The most obvious route to the upper echelons of Nigerian society has been through the top schools, mostly on the English ‘public school’ model, like King’s College in Lagos, Barewa College in Zaria, Christ’s School in Ado Ekiti and Government College in Ibadan. These have now produced several generations of Nigerian rulers, top civil servants and senior professionals. These institutions take Nigerians from all ethnic groups and train them to become the new elites. This helps them to band together when their personal interests are at stake and to use ethnic alliances to achieve their aims.


 

And yet, as can be seen from the large number of former military officers in the political hierarchy, it is often the soldiers who have been the most adept at manoeuvring through the thickets of society – capitalising on the fact that it was they who ruled Nigeria for 28 of its 48 years as an independent country to date. After serving in the military, senior officers have ended up on the boards of banks and oil and gas companies, before moving on to become either emirs or traditional rulers, though some were already princes before even going into the military. Oba Gbadebo, the Alake of Egbaland, an influential monarch, was a colonel in the army and now sits on the board of oil company Oando.
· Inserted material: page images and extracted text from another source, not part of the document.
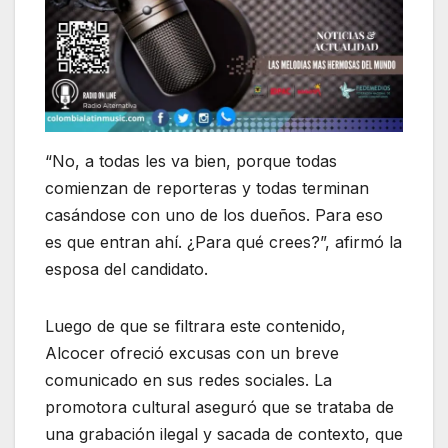
“No, a todas les va bien, porque todas
comienzan de reporteras y todas terminan
casándose con uno de los dueños. Para eso
es que entran ahí. ¿Para qué crees?”, afirmó la
esposa del candidato.
Luego de que se filtrara este contenido,
Alcocer ofreció excusas con un breve
comunicado en sus redes sociales. La
promotora cultural aseguró que se trataba de
una grabación ilegal y sacada de contexto, que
Nigeria’s elites have always known how to close ranks and take care of themselves across the country’s ethnic borders. Whatever may happen at the top of the political parties, the ruling class survives. The top professionals in business and academia, the businessmen, the military class and traditional rulers are invariably woven together in a grand alliance to continue to dominate the upper reaches of the Nigerian economy.